I am also working on a transient simulation where I implement adaptive mesh refinement (AMR) every few time steps. The workflow roughly is:
- Define function space, functions, and variational problems on an initial mesh.
- Solve to obtain the solution, use it for AMR marking and generate a refined mesh.
- On the new mesh, redefine function space, functions, and variational problems.
- Repeat AMR refinement until a stopping criterion is met.
- Pass the final refined mesh to the transient solver for subsequent time steps.
This loop of AMR is called multiple times throughout the transient simulation. However, when I call the AMR routine too frequently (e.g., more than a certain threshold), I get a similar MPI error:
Other MPI error, error stack:
internal_Dist_graph_create_adjacent(125): MPI_Dist_graph_create_adjacent(comm=0xc4005134, indegree=6, ...)
MPIR_Dist_graph_create_adjacent_impl(319):
MPII_Comm_copy(913)......................:
MPIR_Get_contextid_sparse_group(587).....: Cannot allocate context ID because of fragmentation
After searching related discussions, I found similar issues reported here:
https://fenicsproject.discourse.group/t/saving-meshes-in-a-list-runtimeerror-error-duplication-of-mpi-communicator-failed/7749/8
https://github.com/FEniCS/dolfinx/issues/2308
From these, I tentatively understand the issue is caused by repeatedly calling AMR and creating many functions.
In my case, after each AMR step, I only need the refined mesh to continue the transient simulation; the function spaces and functions from previous AMR iterations are no longer used.
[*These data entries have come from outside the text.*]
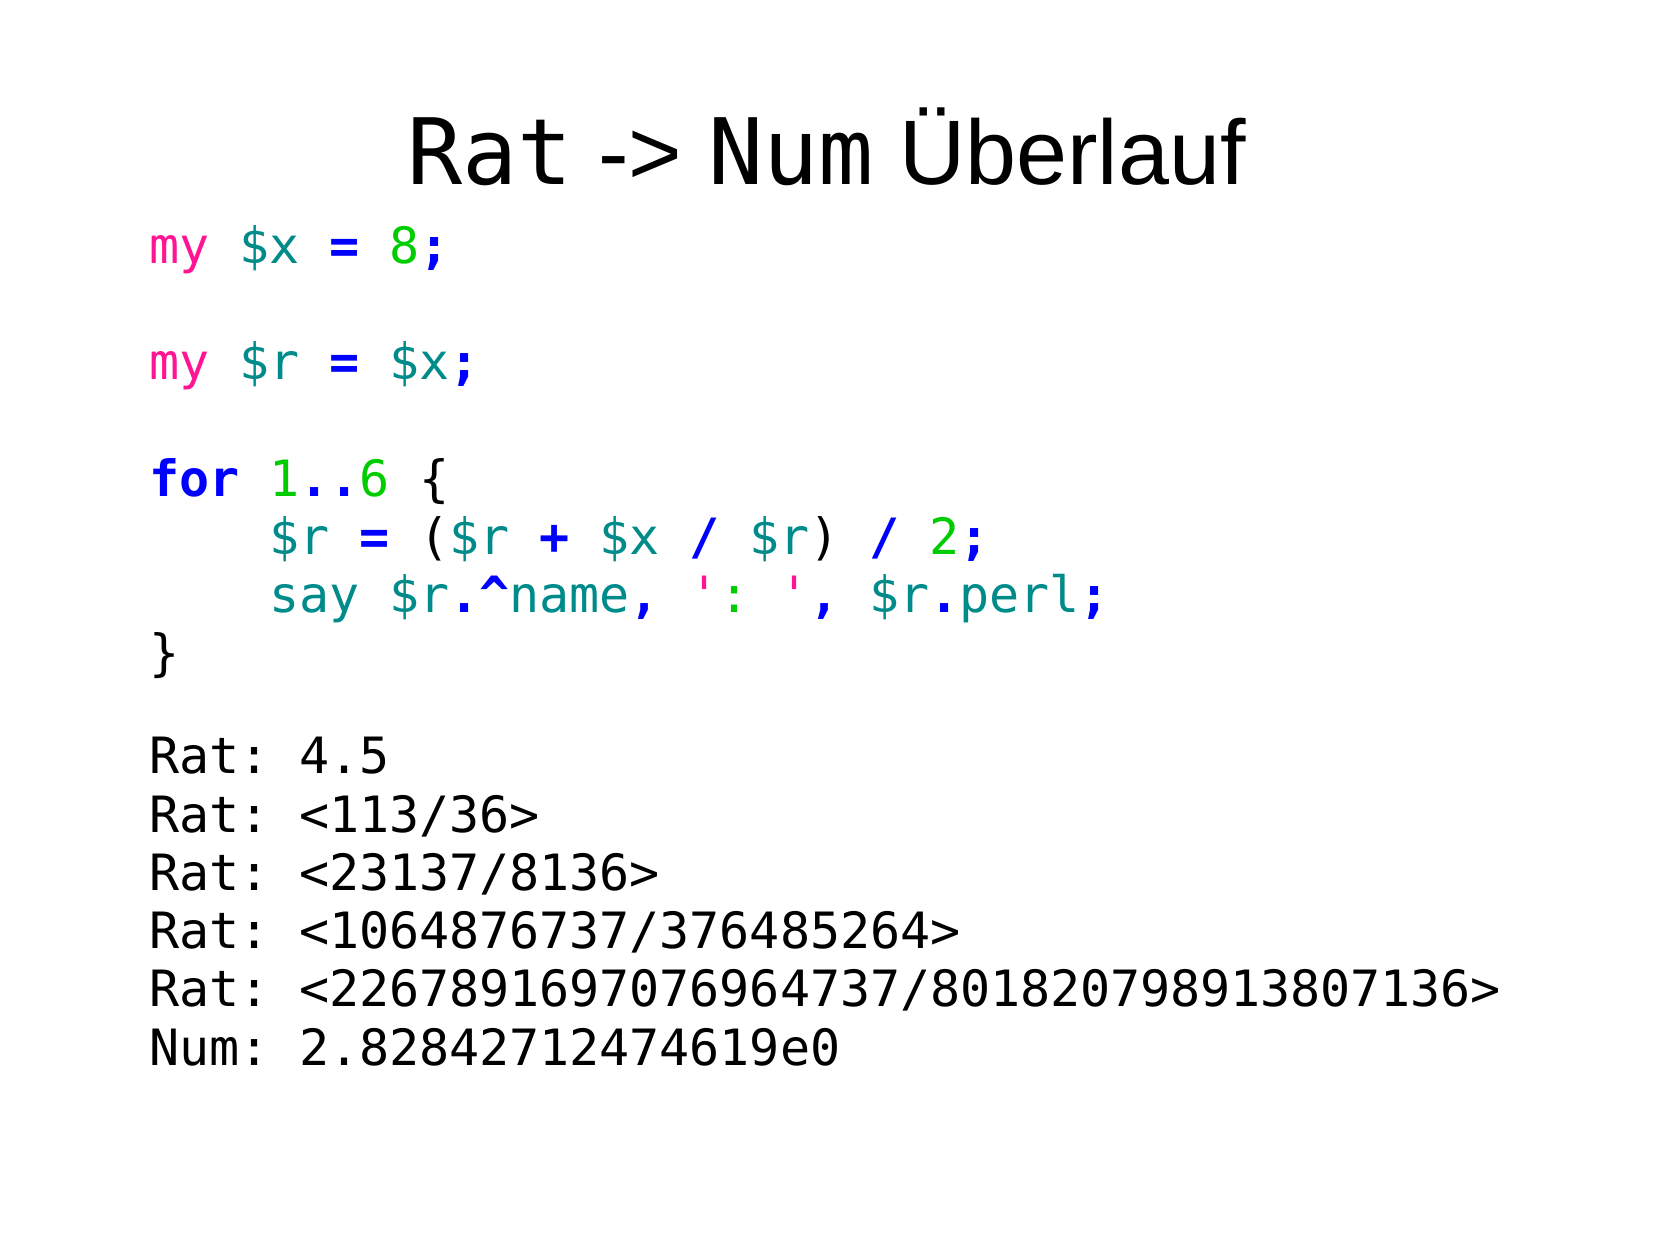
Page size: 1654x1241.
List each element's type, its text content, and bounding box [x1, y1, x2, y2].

text_box Rat: 4.5 Rat: <113/36> Rat: <23137/8136> Rat: <1064876737/376485264> Rat: <2267891697076964737/801820798913807136> Num: 2.82842712474619e0 [135, 720, 1516, 1143]
title Rat -> Num Überlauf [82, 49, 1571, 257]
text_box my $x = 8; my $r = $x; for 1..6 { $r = ($r + $x / $r) / 2; say $r.^name, ': ', $r.perl; } [135, 209, 1531, 691]
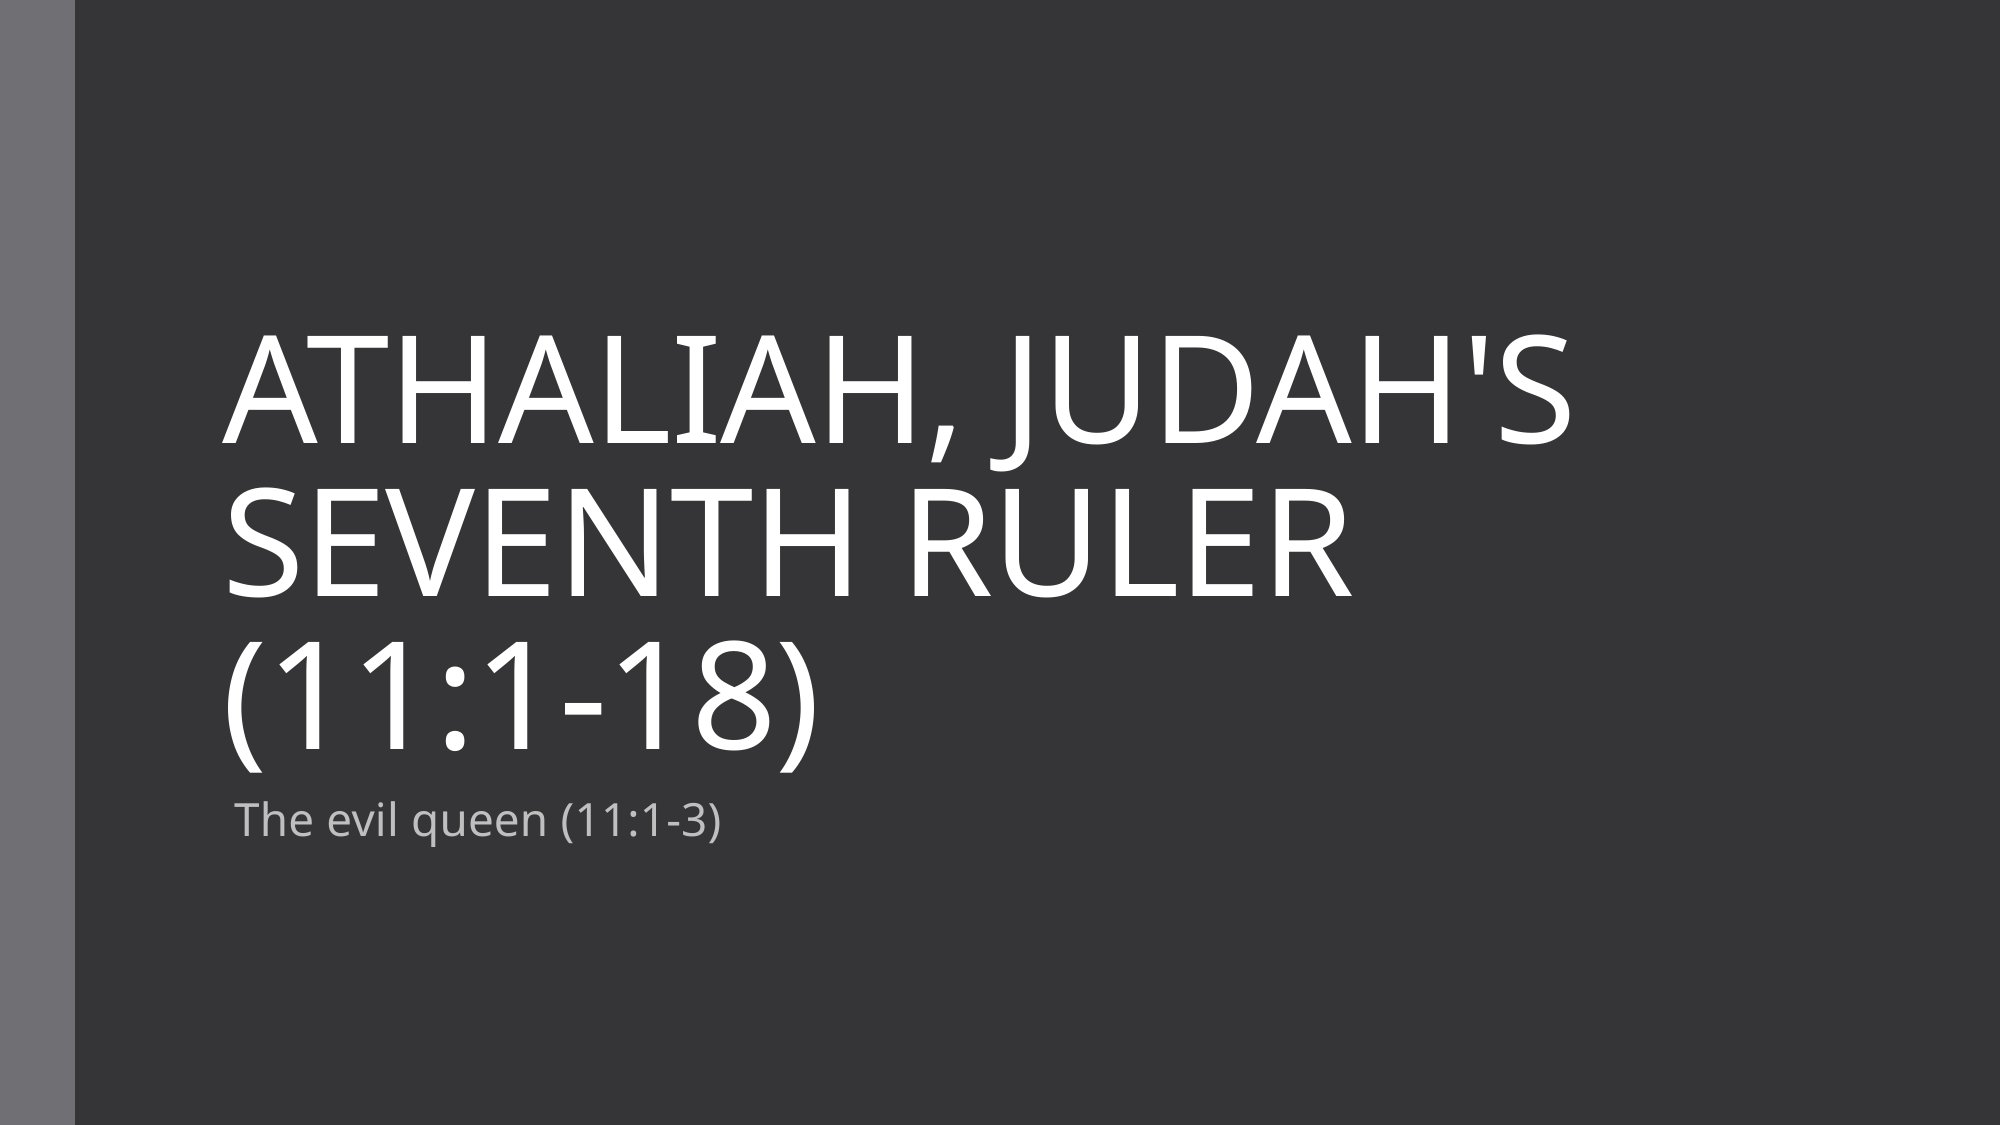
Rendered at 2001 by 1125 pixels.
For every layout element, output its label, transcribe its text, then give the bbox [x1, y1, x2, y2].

subtitle The evil queen (11:1-3) [206, 787, 1752, 1066]
title ATHALIAH, JUDAH'S SEVENTH RULER (11:1-18) [206, 124, 1752, 787]
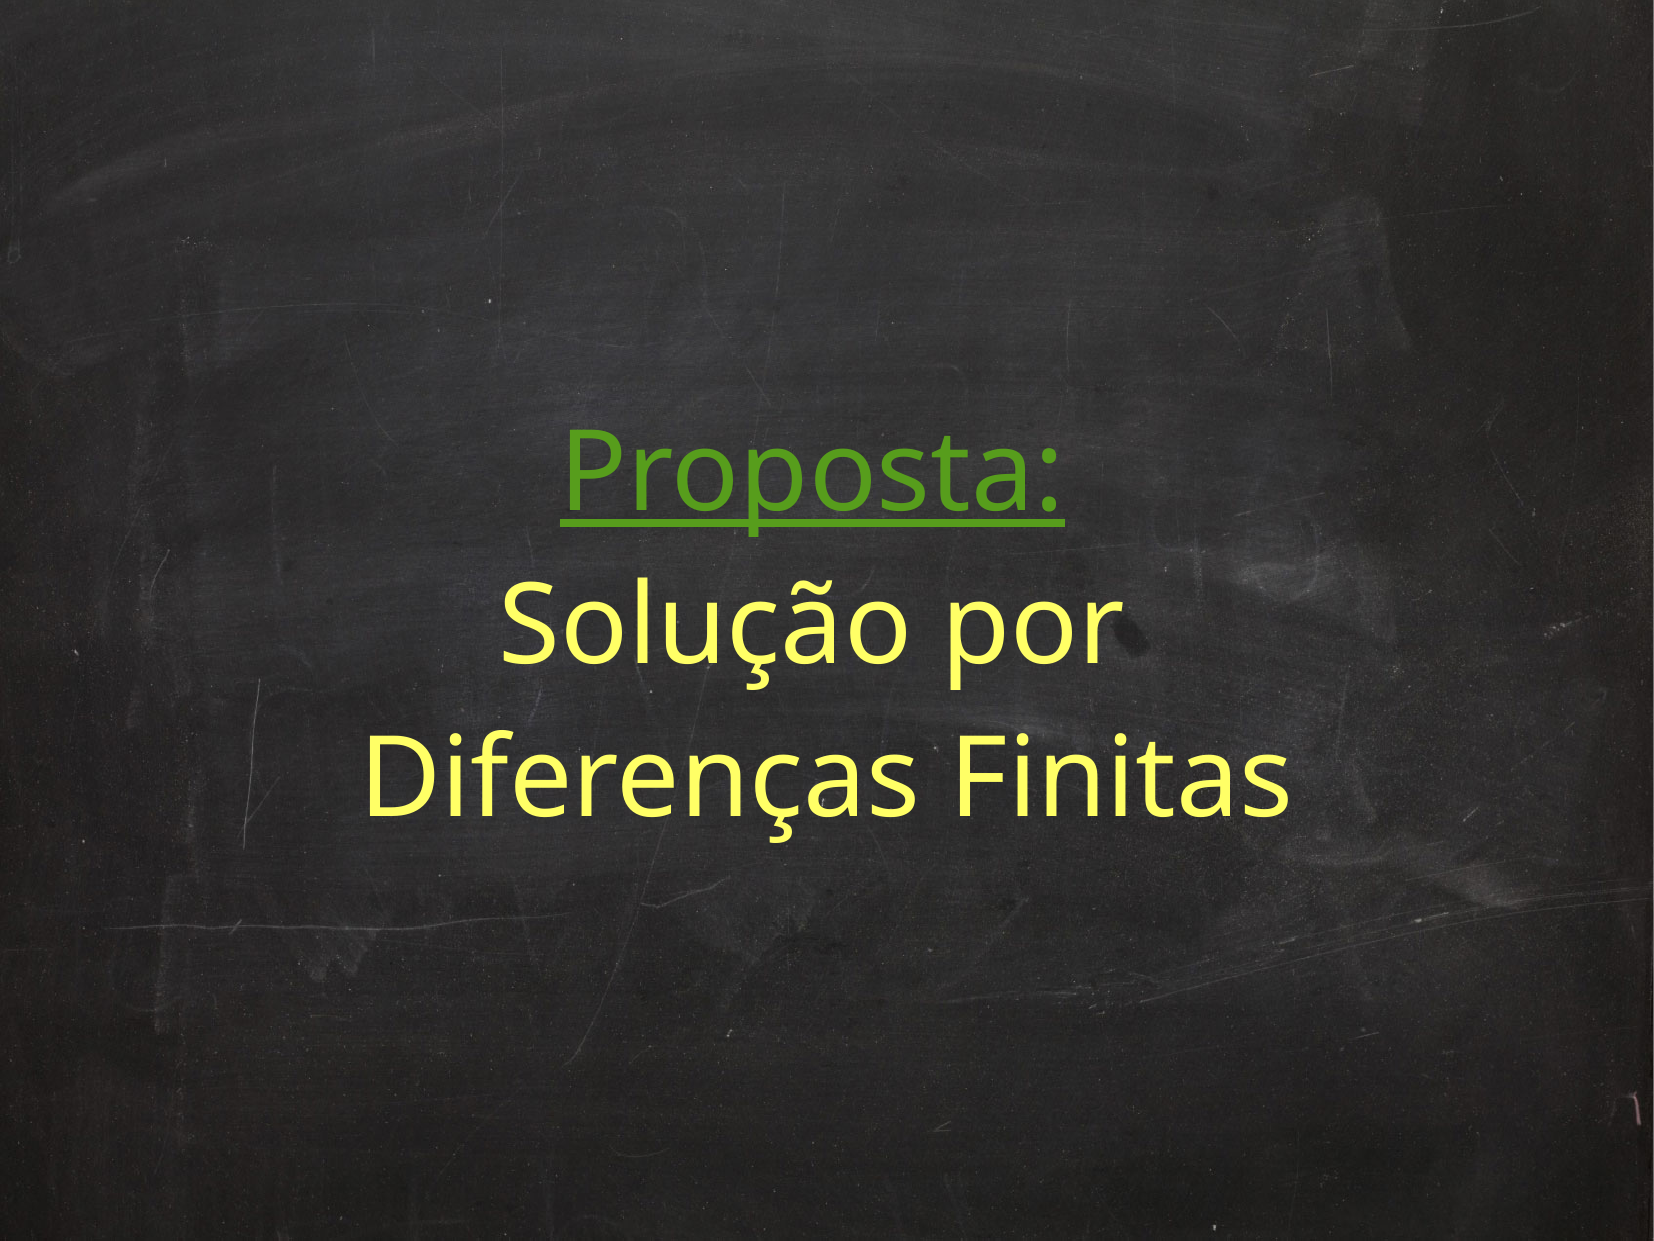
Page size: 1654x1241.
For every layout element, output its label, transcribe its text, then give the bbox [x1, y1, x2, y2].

title Proposta: Solução por Diferenças Finitas [1, 384, 1652, 856]
picture [0, 0, 1654, 1241]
However, it seems these resources are not correctly freed.
I have considered reducing the frequency of AMR calls to avoid hitting this problem, but this only postpones the error rather than solving it.
I am not sure if my surface understanding of the issue is correct. If there are better solutions or suggestions on how to handle this problem, I would be very grateful.